El reloj marcaba las 6:47 cuando Arturo hundió los dedos en la yugular. Uno. Dos. El pulso respondió: sesenta y dos latidos. No necesitaba mirar la esfera; el cuerpo era su reloj.
—Sesenta y dos —susurró.
En la oficina, con la pantalla llena de cifras, dejaba el teclado y revisaba. En el metro, hombros rozando cuerpos anónimos, contaba. Hasta en sueños, el corazón golpeaba en binario: 1-0, 1-0, un código que lo mantenía despierto. «El cuerpo es una máquina», se repetía. «Y yo, su operario.»

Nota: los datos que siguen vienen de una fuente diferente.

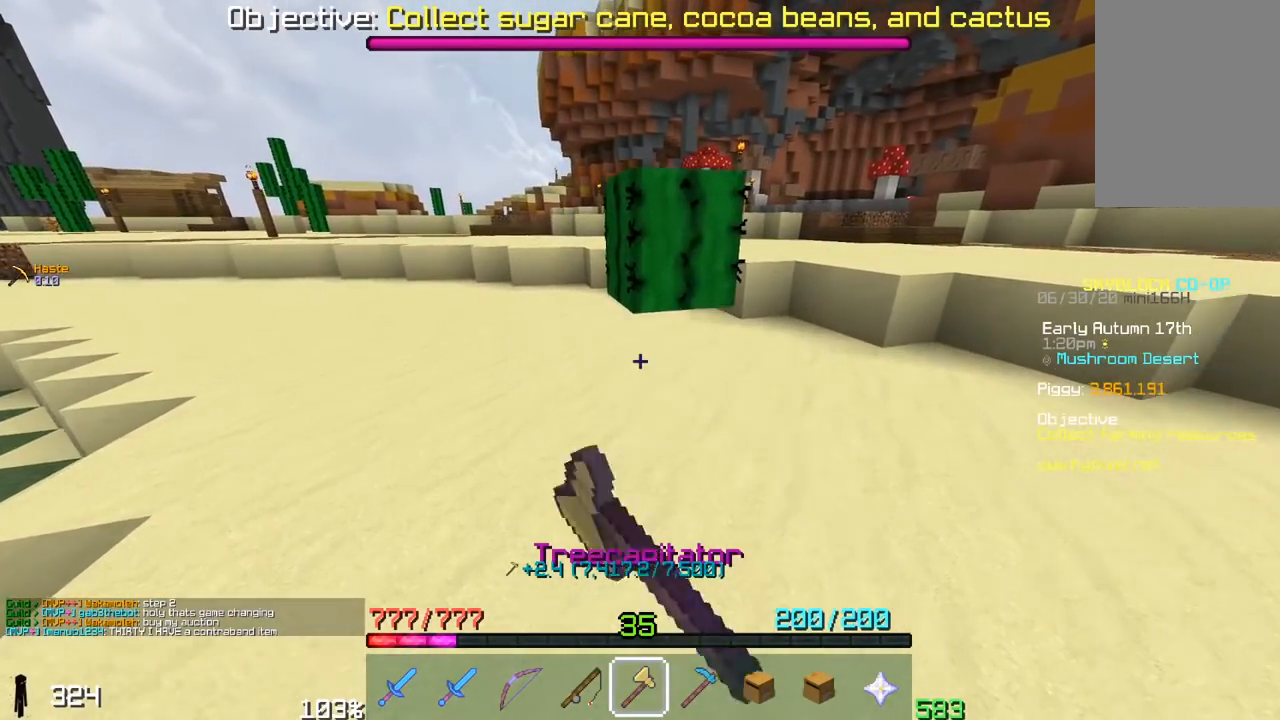
{"keys": ["w"], "mouse": [], "events": [[267, "mouse_left", "up"]]}
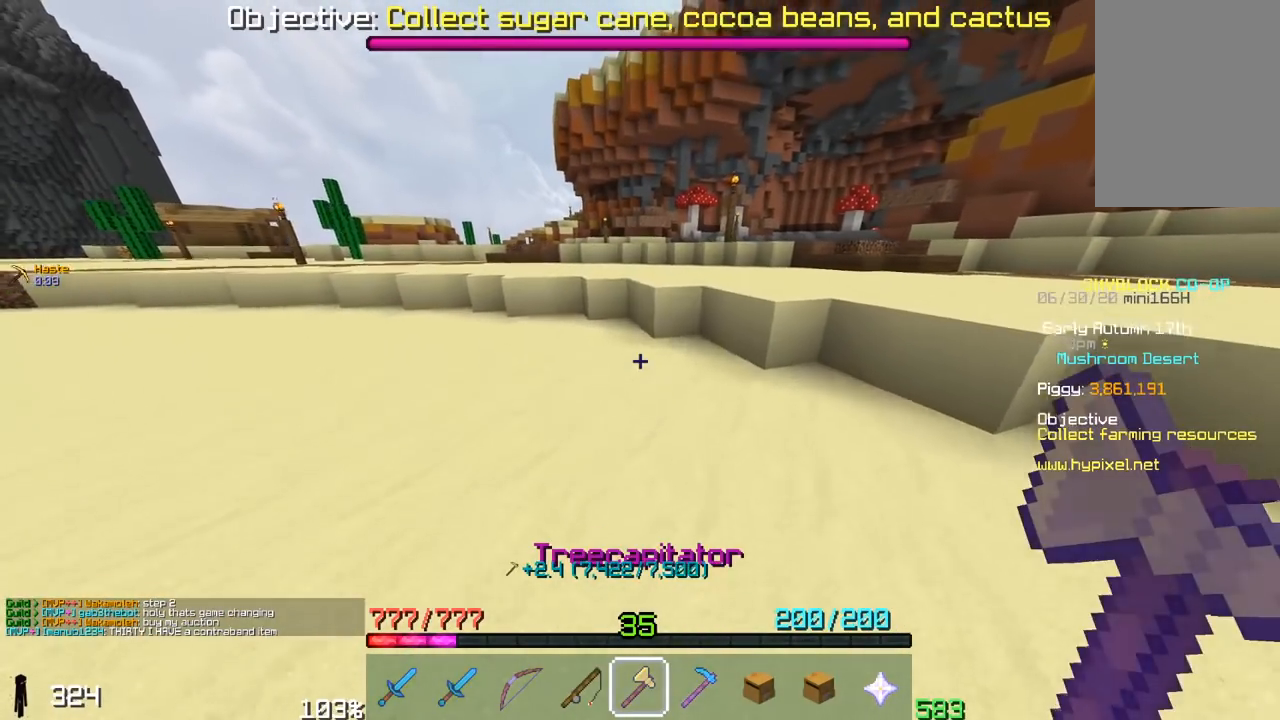
{"keys": ["a", "w"], "mouse": [], "events": [[300, "a", "down"]]}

Una noche, el ritmo se quebró. Los dedos en el cuello. Cincuenta y nueve... Sesenta... un salto: setenta. Repitió. Otra vez setenta. El corazón ya no obedecía.
Al día siguiente, el pan se le atascó en la garganta: sesenta y tres. En el ascensor: sesenta y cuatro. Por la tarde: cincuenta y nueve, sesenta y uno. Un latido faltaba, como si alguien hubiera borrado un número de la secuencia.
Compró un cuaderno. Comenzó a registrar. Las cifras caían en espiral: 7-5-3-1. Los impares lo sacudían con fuerza; los pares apenas dejaban huella. ¿Era un patrón? ¿Un mensaje? Soñaba con números hirviendo en su sangre, fracciones reptando por las venas, el pecho a punto de estallar.
La última noche, el corazón corrió sin freno: cien. Luego doscientos. Los párpados se le llenaron de raíces cuadradas, logaritmos, series que no terminaban. Abrió la boca para gritar. Entraron ceros.
Al amanecer, el reloj seguía marcando sesenta y dos segundos por minuto. Sobre la mesa, el cuaderno abierto mostraba una cadena interminable: 1100100... La silla estaba vacía. El tic-tac avanzaba solo, devorando las paredes.